On July 6, the discounts website surveyed 1,059 unemployed Americans to ask about their reactions toward the expiration of the $600 unemployment insurance.
“The expiration of the checks, slated to happen by the end of July will raise issues upon the beneficiaries which, in turn, will deeply impact the economy as a whole. 49% of the unemployed Americans believe their finance would be AT VERY HIGH RISK if the $600 stimulus checks expire on 31 July,” according to couponlawn.com.
“A large percentage of the respondents say their expenses go to household bills, including electricity, water, and Internet bills.

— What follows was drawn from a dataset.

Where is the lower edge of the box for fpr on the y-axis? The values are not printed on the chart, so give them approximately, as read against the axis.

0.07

A small amount of their weekly budget is allocated for child care,” the website reads.
The reasons people are “clamoring to extend their insurance checks are varied”: 39% said they need the money to afford the living cost; and 33% are afraid that they won’t find a job as new cases are surging.

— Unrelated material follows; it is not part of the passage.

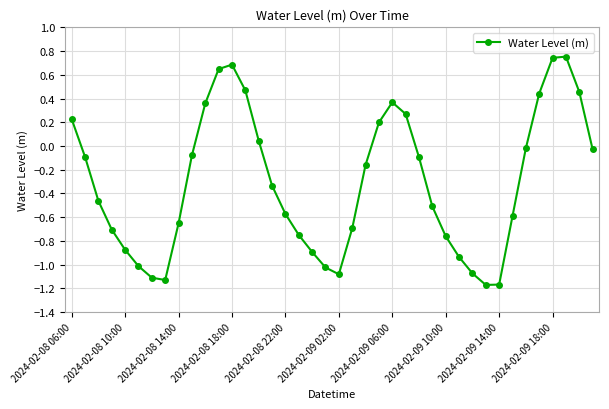

How many interior local valleys (lower than both neighbors) does the data have?

3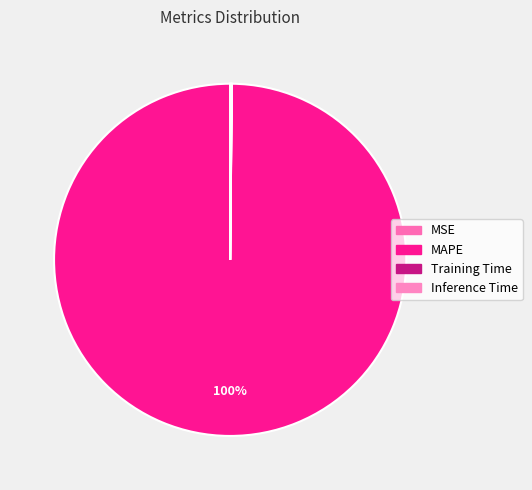

Is it true that Inference Time is 1% of the pie?

False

Fifty-nine percent of Americans are saying they would struggle to make ends meet now that the $600 stipend is probably ending on July 31, the website says, adding that the “expiration will decrease the purchasing power of the economy, since these unemployed Americans have been spending their allowances in both basic necessities and needs. Millions will be reverted back to receiving state benefits.”
The survey found that 59% of respondents would struggle to make ends meet; 30% might have big debts; 17% would lose the motivation to work; and 5%might have suicidal intentions.
“The survey was launched on MTurk with the target location set to the U.S. We chose the Approval Rate above 95% to ensure the quality of the survey results. Within the survey questions, we also used the qualifying question to exclude the answer from those who are not unemployed Americans.
“As the survey is based on self-reporting, please expect small telescoping and exaggeration. However, the data is reported transparently and we commit to being responsible for the authentication of the survey results,” the company said about its methodology.